JieHao Wu

Jiehao Wu, Zixiao Huang, Wenhao Li et al.

AscendC (Ascend C) operator optimization on Huawei Ascend neural processing units (NPUs) faces a two-fold knowledge bottleneck: unlike the CUDA ecosystem, there are few public reference implementations to learn from, and performance hinges on a coupled two-part artifact - a host-side tiling program that orchestrates data movement and a kernel program that schedules and pipelines instructions. We present AscendOptimizer, an episodic agent that bootstraps this missing expertise by turning execution into experience. On the host side, AscendOptimizer performs profiling-in-the-loop evolutionary search to discover valid and high-performing tiling and data-movement configurations directly from hardware feedback. On the kernel side, it mines transferable optimization motifs by rewinding optimized kernels - systematically de-optimizing them to synthesize instructive "bad-to-good" trajectories - and distills these motifs into a retrievable experience bank for guided rewriting. By alternating host tuning and kernel rewriting in a closed loop, AscendOptimizer steadily expands feasibility and pushes latency down. On a benchmark of 127 real AscendC operators, AscendOptimizer achieves a 1.19x geometric-mean speedup over the open-source baseline, with 49.61% of operators outperforming their references, outperforming strong agent and search baselines.

Junjie Sheng, Jiehao Wu, Haochuan Cui et al.

Recent advancements in reinforcement learning (RL) have shown promise for optimizing virtual machine scheduling (VMS) in small-scale clusters. The utilization of RL to large-scale cloud computing scenarios remains notably constrained. This paper introduces a scalable RL framework, called Cluster Value Decomposition Reinforcement Learning (CVD-RL), to surmount the scalability hurdles inherent in large-scale VMS. The CVD-RL framework innovatively combines a decomposition operator with a look-ahead operator to adeptly manage representation complexities, while complemented by a Top-$k$ filter operator that refines exploration efficiency. Different from existing approaches limited to clusters of $10$ or fewer physical machines (PMs), CVD-RL extends its applicability to environments encompassing up to $50$ PMs. Furthermore, the CVD-RL framework demonstrates generalization capabilities that surpass contemporary SOTA methodologies across a variety of scenarios in empirical studies. This breakthrough not only showcases the framework's exceptional scalability and performance but also represents a significant leap in the application of RL for VMS within complex, large-scale cloud infrastructures. The code is available at https://anonymous.4open.science/r/marl4sche-D0FE.
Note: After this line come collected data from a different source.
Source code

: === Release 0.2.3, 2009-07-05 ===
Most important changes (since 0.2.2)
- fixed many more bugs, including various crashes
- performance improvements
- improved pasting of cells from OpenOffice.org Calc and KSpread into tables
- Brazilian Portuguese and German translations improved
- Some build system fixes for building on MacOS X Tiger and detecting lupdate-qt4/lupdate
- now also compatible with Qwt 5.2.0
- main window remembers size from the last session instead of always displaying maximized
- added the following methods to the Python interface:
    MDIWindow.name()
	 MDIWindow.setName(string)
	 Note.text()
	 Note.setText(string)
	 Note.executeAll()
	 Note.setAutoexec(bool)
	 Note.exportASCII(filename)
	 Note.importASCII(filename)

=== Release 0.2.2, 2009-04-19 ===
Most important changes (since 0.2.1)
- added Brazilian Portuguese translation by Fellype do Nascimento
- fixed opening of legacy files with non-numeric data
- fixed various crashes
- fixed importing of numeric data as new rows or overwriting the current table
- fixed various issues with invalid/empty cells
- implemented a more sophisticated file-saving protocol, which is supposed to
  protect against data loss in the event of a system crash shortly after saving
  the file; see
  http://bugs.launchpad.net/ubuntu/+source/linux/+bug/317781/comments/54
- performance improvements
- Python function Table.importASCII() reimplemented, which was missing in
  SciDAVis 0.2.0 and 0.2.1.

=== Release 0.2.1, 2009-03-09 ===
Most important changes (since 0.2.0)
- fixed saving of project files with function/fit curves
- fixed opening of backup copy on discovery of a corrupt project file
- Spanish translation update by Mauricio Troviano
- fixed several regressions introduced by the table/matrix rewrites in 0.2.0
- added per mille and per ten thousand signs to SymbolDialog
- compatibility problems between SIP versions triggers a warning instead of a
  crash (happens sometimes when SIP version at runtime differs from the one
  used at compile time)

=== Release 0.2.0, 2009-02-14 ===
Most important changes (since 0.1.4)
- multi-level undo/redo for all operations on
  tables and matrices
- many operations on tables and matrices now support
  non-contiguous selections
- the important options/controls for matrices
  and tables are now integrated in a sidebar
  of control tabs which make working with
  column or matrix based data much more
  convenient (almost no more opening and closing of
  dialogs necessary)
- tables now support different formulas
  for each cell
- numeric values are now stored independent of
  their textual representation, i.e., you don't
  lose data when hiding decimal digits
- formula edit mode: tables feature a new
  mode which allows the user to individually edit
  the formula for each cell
JieHao Wu, Ziwei Wang, Junjie Sheng et al.

In cloud services, virtual machine (VM) scheduling is a typical Online Dynamic Multidimensional Bin Packing (ODMBP) problem, characterized by large-scale complexity and fluctuating demands. Traditional optimization methods struggle to adapt to real-time changes, domain-expert-designed heuristic approaches suffer from rigid strategies, and existing learning-based methods often lack generalizability and interpretability. To address these limitations, this paper proposes a hierarchical language agent framework named MiCo, which provides a large language model (LLM)-driven heuristic design paradigm for solving ODMBP. Specifically, ODMBP is formulated as a Semi-Markov Decision Process with Options (SMDP-Option), enabling dynamic scheduling through a two-stage architecture, i.e., Option Miner and Option Composer. Option Miner utilizes LLMs to discover diverse and useful non-context-aware strategies by interacting with constructed environments. Option Composer employs LLMs to discover a composing strategy that integrates the non-context-aware strategies with the contextual ones. Extensive experiments on real-world enterprise datasets demonstrate that MiCo achieves a 96.9\% competitive ratio in large-scale scenarios involving more than 10,000 virtual machines. It maintains high performance even under nonstationary request flows and diverse configurations, thus validating its effectiveness in complex and large-scale cloud environments.